→ **TASK ITEM**:
Please edit the material from the line containing "the app project." through the end, changing "folder" to "directory" and keeping everything else the same. Return only that part.

→ **PROVIDED INFORMATION**:
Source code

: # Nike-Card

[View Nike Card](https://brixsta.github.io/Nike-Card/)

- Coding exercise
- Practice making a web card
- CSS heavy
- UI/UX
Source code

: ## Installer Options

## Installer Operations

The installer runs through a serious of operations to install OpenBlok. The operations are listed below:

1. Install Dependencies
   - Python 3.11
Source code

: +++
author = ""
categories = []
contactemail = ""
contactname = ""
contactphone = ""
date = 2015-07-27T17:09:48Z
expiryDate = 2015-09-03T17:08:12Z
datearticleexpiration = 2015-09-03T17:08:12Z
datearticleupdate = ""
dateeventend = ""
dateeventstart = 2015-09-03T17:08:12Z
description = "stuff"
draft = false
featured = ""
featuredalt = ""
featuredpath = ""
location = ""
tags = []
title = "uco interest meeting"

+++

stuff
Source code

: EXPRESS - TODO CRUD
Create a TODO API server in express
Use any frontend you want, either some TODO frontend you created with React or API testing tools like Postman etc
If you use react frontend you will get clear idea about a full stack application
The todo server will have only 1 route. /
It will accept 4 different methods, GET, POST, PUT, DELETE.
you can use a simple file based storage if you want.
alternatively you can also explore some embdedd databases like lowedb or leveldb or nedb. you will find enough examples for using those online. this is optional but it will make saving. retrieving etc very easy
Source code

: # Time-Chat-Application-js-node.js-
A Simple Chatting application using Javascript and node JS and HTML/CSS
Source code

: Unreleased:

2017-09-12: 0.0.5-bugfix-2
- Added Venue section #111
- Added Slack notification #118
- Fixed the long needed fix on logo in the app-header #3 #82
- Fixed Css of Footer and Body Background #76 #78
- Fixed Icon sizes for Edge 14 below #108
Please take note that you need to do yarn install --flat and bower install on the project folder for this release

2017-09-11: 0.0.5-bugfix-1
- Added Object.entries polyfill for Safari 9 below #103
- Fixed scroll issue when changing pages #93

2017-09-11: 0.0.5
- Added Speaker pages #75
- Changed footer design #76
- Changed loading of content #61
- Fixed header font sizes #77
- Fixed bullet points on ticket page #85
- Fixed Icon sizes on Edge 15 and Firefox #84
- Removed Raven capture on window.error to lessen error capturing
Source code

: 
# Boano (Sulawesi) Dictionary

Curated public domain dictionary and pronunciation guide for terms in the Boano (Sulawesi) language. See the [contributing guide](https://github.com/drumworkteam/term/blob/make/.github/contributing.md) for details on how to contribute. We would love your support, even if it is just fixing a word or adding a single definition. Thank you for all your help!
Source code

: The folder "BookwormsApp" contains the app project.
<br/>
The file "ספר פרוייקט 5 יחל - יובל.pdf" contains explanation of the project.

→ **RESULT OF THE EXERCISE**:
: The directory "BookwormsApp" contains the app project.
<br/>
The file "ספר פרוייקט 5 יחל - יובל.pdf" contains explanation of the project.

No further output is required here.